De l'énergie renouvelable sera produite, et elle protégera un patrimoine qui a inspiré beaucoup de nos artistes.
Le bilan de l'agence Loire-Bretagne met en évidence une stagnation de l'amélioration de la qualité physico-chimique et biologique de l'eau. Ce que nous attribuons à la destruction erratique de tous ces petits ouvrages par les syndicats de rivière. Celle-ci a pour conséquence une réduction des fonctions d'autoépuration des retenues d'eau, mais aussi l'élimination des zones refuges stables, dont les espèces aquatiques ont aujourd'hui besoin pour supporter le chaos climatique que nous traversons.
Les années 2015 et 2016 en constituent des exemples frappants : pour qu'il y ait des poissons, il faut qu'il y ait de l'eau !
La fonction d'autoépuration de ces retenues d'eau concerne les nitrates, le phosphore, le carbone, récemment certains pesticides, fongicides et insecticides ; à ces pollutions s'ajoute la diminution de l'oxygénation. Les efforts produits par nos agriculteurs pour modifier leurs pratiques culturales afin de s'adapter sont alors anéantis.
Si les personnes qui ont implémenté la continuité écologique avaient été convaincues qu'il fallait absolument rétablir la circulation des poissons pour les sauver, il me semble que tous les grands barrages seraient implantés sur des tronçons de rivières classées, et non pas sur des tronçons de rivières non classées.
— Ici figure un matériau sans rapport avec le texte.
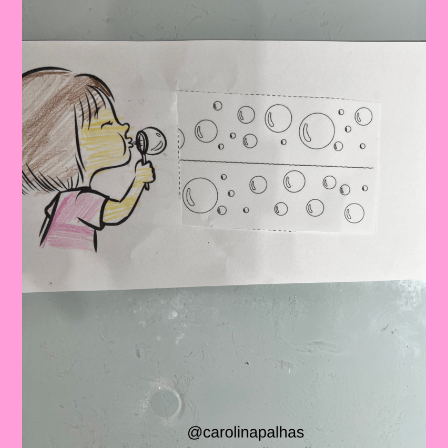
Das
Crianças:
Aprendizado
E
Diversão
Na
Educação
Infantil
E
No
Ensino
Fundamental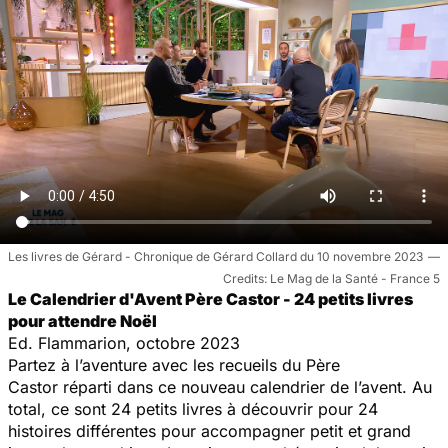
Les livres de Gérard - Chronique de Gérard Collard du 10 novembre 2023
Le Mag de la Santé - France 5
Le Calendrier d'Avent Père Castor -
24 petits livres
pour attendre Noël
Ed. Flammarion, octobre 2023
Partez à l’aventure avec
les recueils du Père
Castor
réparti dans ce nouveau calendrier de l’avent. Au
total, ce sont
24 petits livres
à découvrir pour 24
histoires différentes pour accompagner petit et grand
Et des moyens auraient été affectés afin de les rendre transparents : or, aujourd'hui, ces moyens servent à la destruction de petits ouvrages dont l'intérêt écologique a été prouvé. En outre, on favorise la dispersion des espèces envahissantes, qui transportent des maladies déclenchées par le réchauffement climatique.
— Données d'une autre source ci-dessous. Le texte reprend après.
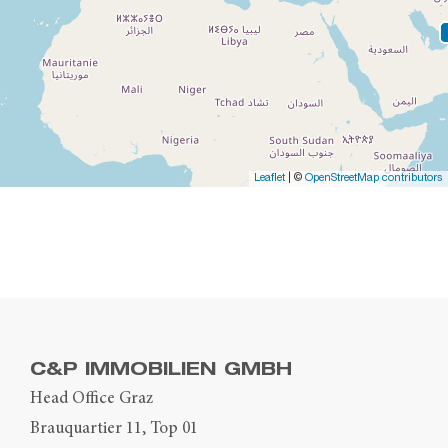
Leaflet
| ©
OpenStreetMap contributors
C&P IMMOBILIEN GMBH
Head Office Graz
Brauquartier 11, Top 01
Par ailleurs, un ouvrage sur une rivière offre une multitude d'habitats, il y a de l'eau calme, de l'eau rapide, etc., ce qui génère une importante biodiversité : supprimer l'ouvrage revient à supprimer cette biodiversité ; ce qui me semble contraire aux prescriptions de la loi du 8 août 2016 pour la reconquête de la biodiversité, de la nature et des paysages.
Nous proposons donc de revenir à un modèle qui a fait ses preuves au cours de l'histoire, mais sans relâcher les efforts sur la qualité de l'eau. De fait, les rapports de l'agence Loire-Bretagne montrent que chaque fois que les systèmes d'épuration à proximité des villes — pour ne pas parler des campagnes — ont été renforcés, une amélioration des espèces est constatée. Il faut donc revenir à une rivière fonctionnelle avec des potentialités partagées, au bénéfice réciproque des hommes et de la nature.